Landscape of lush green grass surrounding the village of Ritoma and it’s terra cotta colored roofs.
Ritoma, home to fewer than 1,500 inhabitants, is surrounded by vast fields and enclosed by mountains. Axl Jansen

Living in a remote area was full of challenges initially. Ritoma lacked paved roads and plumbing as well as reliable electricity when Dechen first visited. So you could imagine what it was like starting a new business. “People thought we were kind of crazy,” Dechen says. “How are you going to make products where you have to train everybody in the village? The only thing that was from here was the raw material.”

Yet Dechen felt compelled to give it a shot. “I needed locals to see that I was here to stay,” she says. “I just felt that I was incredibly lucky to have grown up outside and had an opportunity for an education, and then being young and the combination of that—you just feel anything is possible.”

An artisan, in beige shirt and brown pants at an outdoor weaving machine, works on a piece of textile.
The weaving process for a single scarf can take more than two hours. Axl Jansen

For the next few years, Dechen connected with nomads who collected wool shed by yaks, and she traveled with a few of them to Cambodia so they could all learn how to weave. “We don’t just buy the yak wool and cart it off to a factory,” she says. “That’s not what’s special about us. What we do is try to retain the added value by taking the raw material and creating employment off of it.”
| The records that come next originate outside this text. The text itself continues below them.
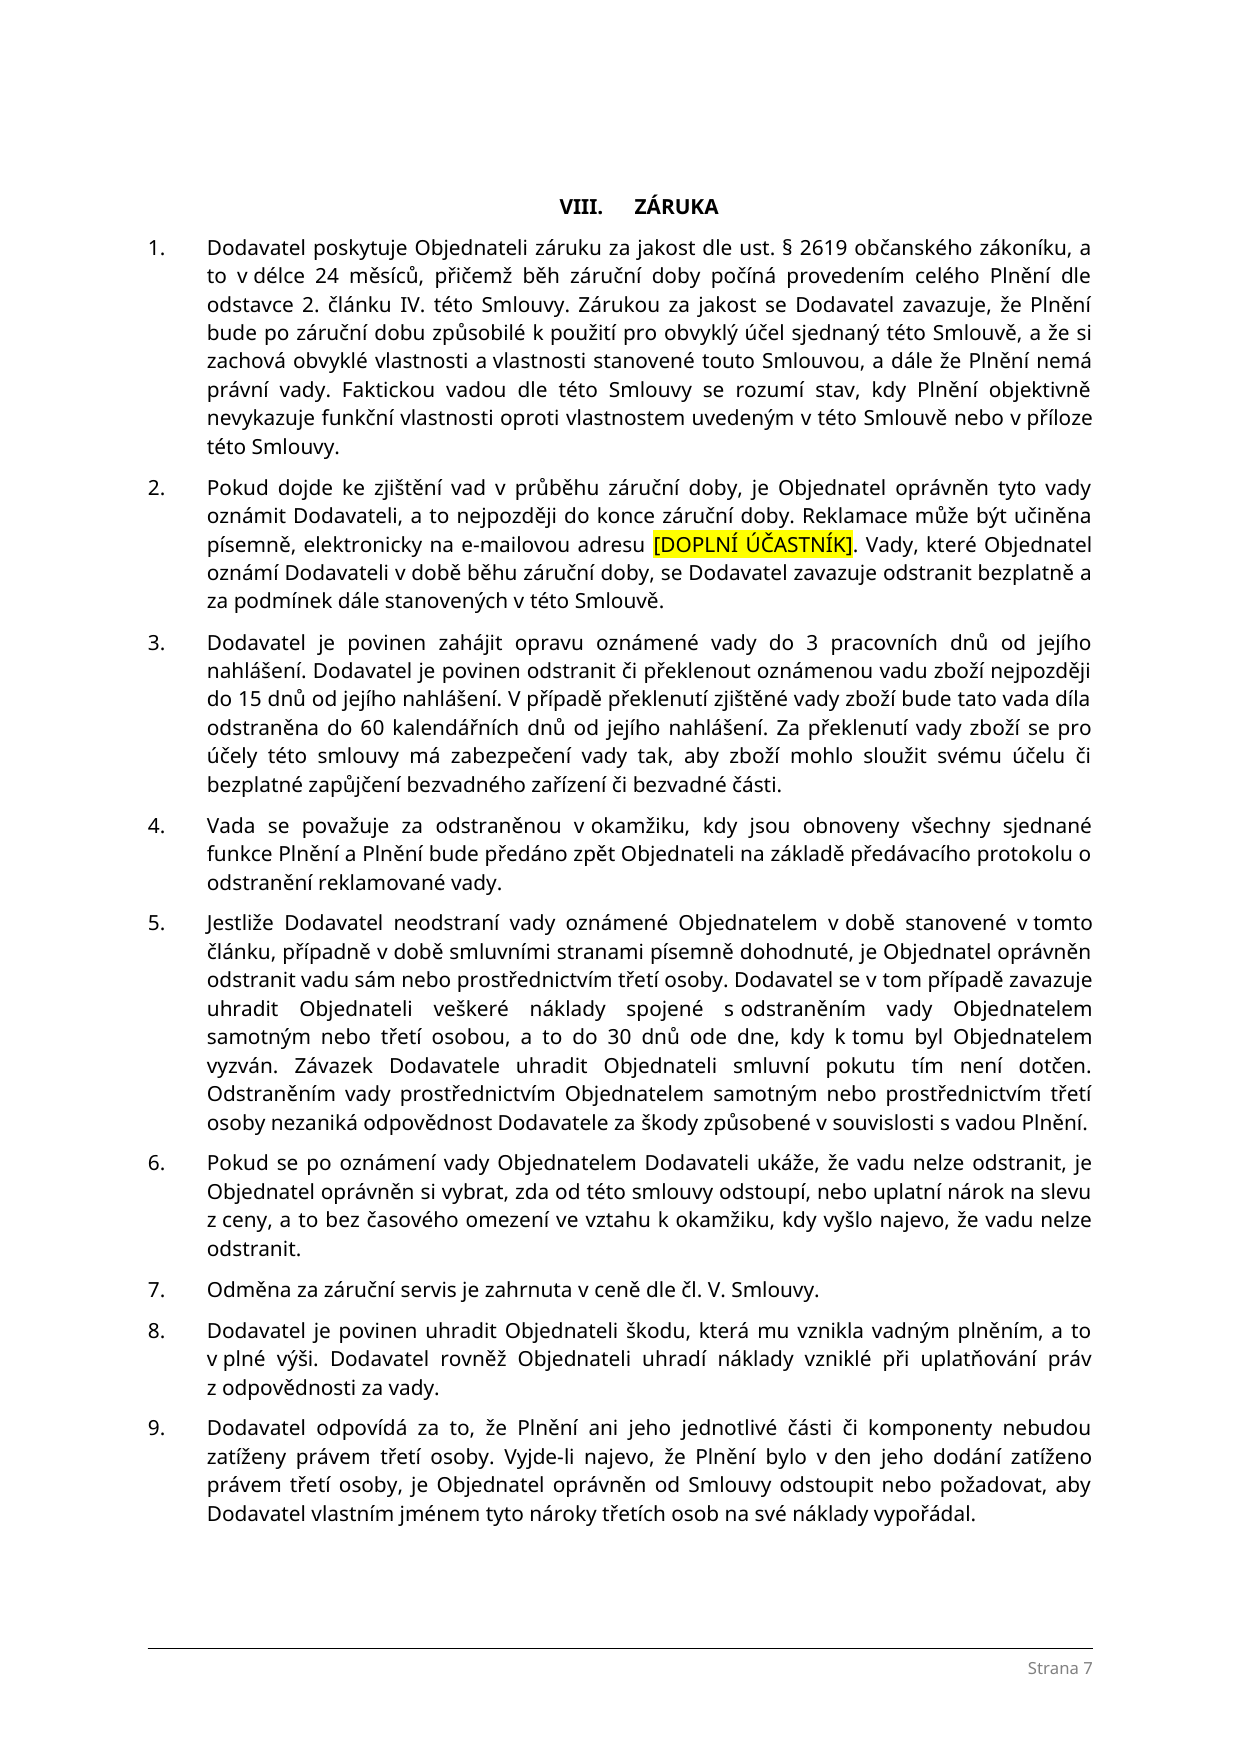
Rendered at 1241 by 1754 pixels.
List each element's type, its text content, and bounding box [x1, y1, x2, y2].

list ZÁRUKA [185, 192, 1093, 220]
list Pokud se po oznámení vady Objednatelem Dodavateli ukáže, že vadu nelze odstranit, je Objednatel oprávněn si vybrat, zda od této smlouvy odstoupí, nebo uplatní nárok na slevu z ceny, a to bez časového omezení ve vztahu k okamžiku, kdy vyšlo najevo, že vadu nelze odstranit. [148, 1148, 1093, 1262]
list Odměna za záruční servis je zahrnuta v ceně dle čl. V. Smlouvy. [148, 1275, 1093, 1303]
list Dodavatel poskytuje Objednateli záruku za jakost dle ust. § 2619 občanského zákoníku, a to v délce 24 měsíců, přičemž běh záruční doby počíná provedením celého Plnění dle odstavce 2. článku IV. této Smlouvy. Zárukou za jakost se Dodavatel zavazuje, že Plnění bude po záruční dobu způsobilé k použití pro obvyklý účel sjednaný této Smlouvě, a že si zachová obvyklé vlastnosti a vlastnosti stanovené touto Smlouvou, a dále že Plnění nemá právní vady. Faktickou vadou dle této Smlouvy se rozumí stav, kdy Plnění objektivně nevykazuje funkční vlastnosti oproti vlastnostem uvedeným v této Smlouvě nebo v příloze této Smlouvy. [148, 233, 1093, 460]
list Pokud dojde ke zjištění vad v průběhu záruční doby, je Objednatel oprávněn tyto vady oznámit Dodavateli, a to nejpozději do konce záruční doby. Reklamace může být učiněna písemně, elektronicky na e-mailovou adresu [DOPLNÍ ÚČASTNÍK]. Vady, které Objednatel oznámí Dodavateli v době běhu záruční doby, se Dodavatel zavazuje odstranit bezplatně a za podmínek dále stanovených v této Smlouvě. [148, 473, 1093, 615]
list Vada se považuje za odstraněnou v okamžiku, kdy jsou obnoveny všechny sjednané funkce Plnění a Plnění bude předáno zpět Objednateli na základě předávacího protokolu o odstranění reklamované vady. [148, 811, 1093, 896]
list Jestliže Dodavatel neodstraní vady oznámené Objednatelem v době stanovené v tomto článku, případně v době smluvními stranami písemně dohodnuté, je Objednatel oprávněn odstranit vadu sám nebo prostřednictvím třetí osoby. Dodavatel se v tom případě zavazuje uhradit Objednateli veškeré náklady spojené s odstraněním vady Objednatelem samotným nebo třetí osobou, a to do 30 dnů ode dne, kdy k tomu byl Objednatelem vyzván. Závazek Dodavatele uhradit Objednateli smluvní pokutu tím není dotčen. Odstraněním vady prostřednictvím Objednatelem samotným nebo prostřednictvím třetí osoby nezaniká odpovědnost Dodavatele za škody způsobené v souvislosti s vadou Plnění. [148, 908, 1093, 1136]
list Dodavatel je povinen uhradit Objednateli škodu, která mu vznikla vadným plněním, a to v plné výši. Dodavatel rovněž Objednateli uhradí náklady vzniklé při uplatňování práv z odpovědnosti za vady. [148, 1316, 1093, 1401]
list Dodavatel je povinen zahájit opravu oznámené vady do 3 pracovních dnů od jejího nahlášení. Dodavatel je povinen odstranit či překlenout oznámenou vadu zboží nejpozději do 15 dnů od jejího nahlášení. V případě překlenutí zjištěné vady zboží bude tato vada díla odstraněna do 60 kalendářních dnů od jejího nahlášení. Za překlenutí vady zboží se pro účely této smlouvy má zabezpečení vady tak, aby zboží mohlo sloužit svému účelu či bezplatné zapůjčení bezvadného zařízení či bezvadné části. [148, 628, 1093, 798]
list Dodavatel odpovídá za to, že Plnění ani jeho jednotlivé části či komponenty nebudou zatíženy právem třetí osoby. Vyjde-li najevo, že Plnění bylo v den jeho dodání zatíženo právem třetí osoby, je Objednatel oprávněn od Smlouvy odstoupit nebo požadovat, aby Dodavatel vlastním jménem tyto nároky třetích osob na své náklady vypořádal. [148, 1413, 1093, 1527]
Over time, Dechen turned to her new community to learn their dialect, and in turn, she’s provided English and computer classes to help employees. Her business also supports employees through an amateur basketball team—a mix of both women and men who’ve played on an international level and were the subject of a documentary film.
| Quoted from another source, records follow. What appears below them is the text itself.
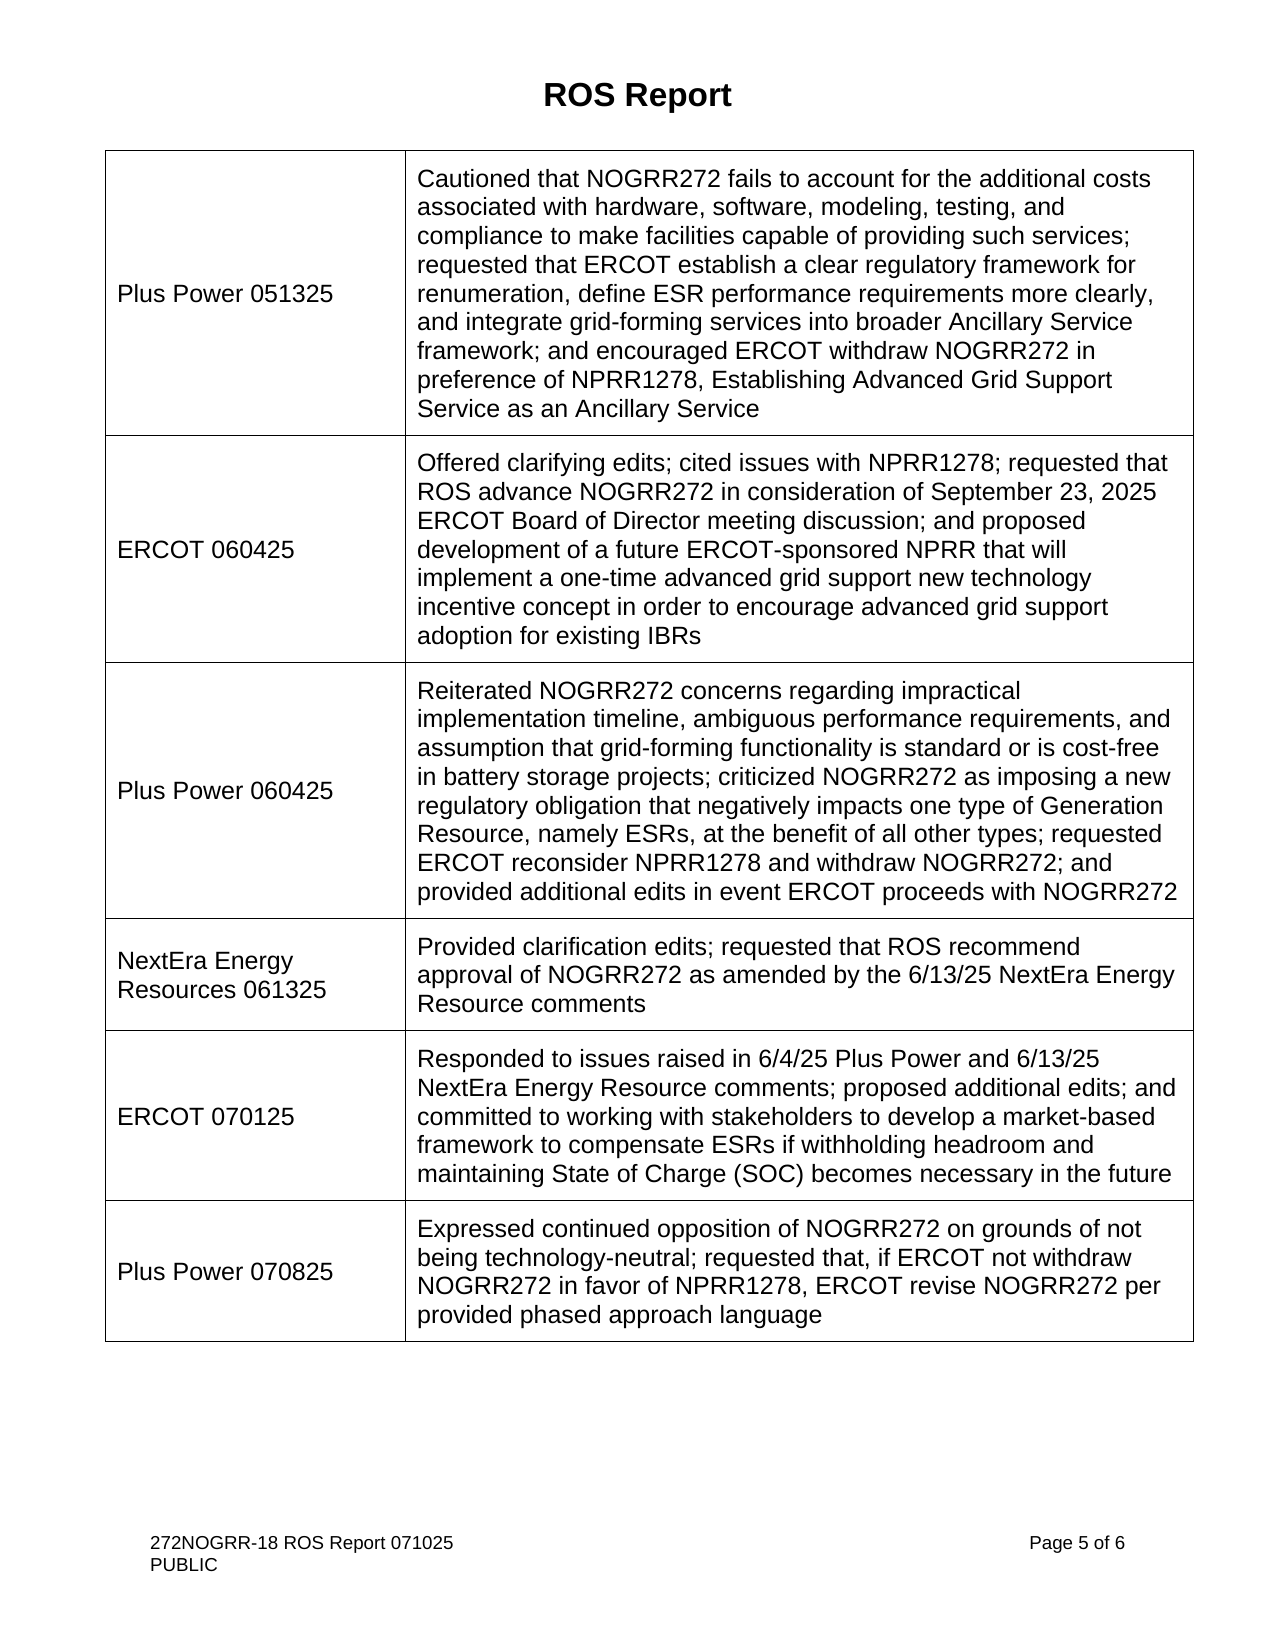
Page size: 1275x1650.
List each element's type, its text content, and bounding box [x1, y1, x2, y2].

table_cell Plus Power 060425 [106, 663, 405, 918]
table_cell NextEra Energy Resources 061325 [106, 919, 405, 1030]
table_cell Plus Power 051325 [106, 151, 405, 435]
table_cell Offered clarifying edits; cited issues with NPRR1278; requested that ROS advance NOGRR272 in consideration of September 23, 2025 ERCOT Board of Director meeting discussion; and proposed development of a future ERCOT-sponsored NPRR that will implement a one-time advanced grid support new technology incentive concept in order to encourage advanced grid support adoption for existing IBRs [406, 436, 1193, 662]
table_cell Expressed continued opposition of NOGRR272 on grounds of not being technology-neutral; requested that, if ERCOT not withdraw NOGRR272 in favor of NPRR1278, ERCOT revise NOGRR272 per provided phased approach language [406, 1201, 1193, 1341]
table_cell Reiterated NOGRR272 concerns regarding impractical implementation timeline, ambiguous performance requirements, and assumption that grid-forming functionality is standard or is cost-free in battery storage projects; criticized NOGRR272 as imposing a new regulatory obligation that negatively impacts one type of Generation Resource, namely ESRs, at the benefit of all other types; requested ERCOT reconsider NPRR1278 and withdraw NOGRR272; and provided additional edits in event ERCOT proceeds with NOGRR272 [406, 663, 1193, 918]
table_cell Cautioned that NOGRR272 fails to account for the additional costs associated with hardware, software, modeling, testing, and compliance to make facilities capable of providing such services; requested that ERCOT establish a clear regulatory framework for renumeration, define ESR performance requirements more clearly, and integrate grid-forming services into broader Ancillary Service framework; and encouraged ERCOT withdraw NOGRR272 in preference of NPRR1278, Establishing Advanced Grid Support Service as an Ancillary Service [406, 151, 1193, 435]
table_cell ERCOT 060425 [106, 436, 405, 662]
table_cell ERCOT 070125 [106, 1031, 405, 1200]
table_cell Provided clarification edits; requested that ROS recommend approval of NOGRR272 as amended by the 6/13/25 NextEra Energy Resource comments [406, 919, 1193, 1030]
table_cell Plus Power 070825 [106, 1201, 405, 1341]
table_cell Responded to issues raised in 6/4/25 Plus Power and 6/13/25 NextEra Energy Resource comments; proposed additional edits; and committed to working with stakeholders to develop a market-based framework to compensate ESRs if withholding headroom and maintaining State of Charge (SOC) becomes necessary in the future [406, 1031, 1193, 1200]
An artisan in blue shirt and apron works within the workshop.
Dechen’s scarves wind through 10 different workstations, each run by a different artisan. Axl Jansen

Around 6,000 yaks roam the Amdo region, and nomads normally collect wool in the spring after the animals shed their winter coats. Workers don’t shear or comb off the wool; instead, they wait for the yaks to naturally molt. That means Dechen’s main raw material has often been in flux and purchased in bulk once per year. But mastering the flow of supplies has helped her meet growing demand and gets her artisans paid regularly.

Above all, though, the team strives to create “fashionable” products. “We don’t want people buying from us just out of sympathy, because then they won’t come back and then it’'s not sustainable,” says Dechen. “We need to continually find our sense of identity, find our sense of style. We’re still in the teenage phase of our company identity...but we’re continually working on that.”
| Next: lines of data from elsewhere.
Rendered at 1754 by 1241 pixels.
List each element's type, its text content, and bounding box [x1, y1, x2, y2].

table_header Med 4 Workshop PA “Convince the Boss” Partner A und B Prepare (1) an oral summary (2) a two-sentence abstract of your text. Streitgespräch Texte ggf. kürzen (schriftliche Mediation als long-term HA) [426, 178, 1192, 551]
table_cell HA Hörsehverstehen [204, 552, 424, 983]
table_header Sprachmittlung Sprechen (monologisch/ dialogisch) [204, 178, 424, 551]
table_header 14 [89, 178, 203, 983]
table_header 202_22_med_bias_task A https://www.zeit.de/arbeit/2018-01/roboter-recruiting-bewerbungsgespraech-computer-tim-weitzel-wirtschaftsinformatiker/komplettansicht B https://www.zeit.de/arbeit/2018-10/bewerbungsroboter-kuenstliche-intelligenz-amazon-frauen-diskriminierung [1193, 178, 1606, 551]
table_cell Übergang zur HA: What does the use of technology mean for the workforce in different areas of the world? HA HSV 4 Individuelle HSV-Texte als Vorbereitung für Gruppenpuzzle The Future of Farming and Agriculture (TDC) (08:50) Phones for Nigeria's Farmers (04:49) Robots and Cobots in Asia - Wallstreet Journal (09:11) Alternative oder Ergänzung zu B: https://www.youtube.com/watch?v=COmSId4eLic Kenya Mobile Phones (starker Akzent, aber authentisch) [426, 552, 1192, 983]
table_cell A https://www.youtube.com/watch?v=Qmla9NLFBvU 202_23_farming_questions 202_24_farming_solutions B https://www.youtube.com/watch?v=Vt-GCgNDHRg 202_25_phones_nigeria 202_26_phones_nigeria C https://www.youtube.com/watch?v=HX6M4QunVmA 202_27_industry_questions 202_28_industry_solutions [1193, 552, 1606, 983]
The quality control process on a piece featuring a yak imagery is being completed by an artisan in blue shirt and grey pants.
“We want people to see us as this brand that has beautiful products, but it also is a way of life,” says Dechen. Axl Jansen

Today, after a decade and a half in Tibet, Dechen is now a mother of three and is looking for new growth opportunities for Norlha Textiles. She’s been hiring international interns, turning to software to better run the business, and iterating on past designs. “My dream is definitely for it to become the first high-end Tibetan brand in the world.”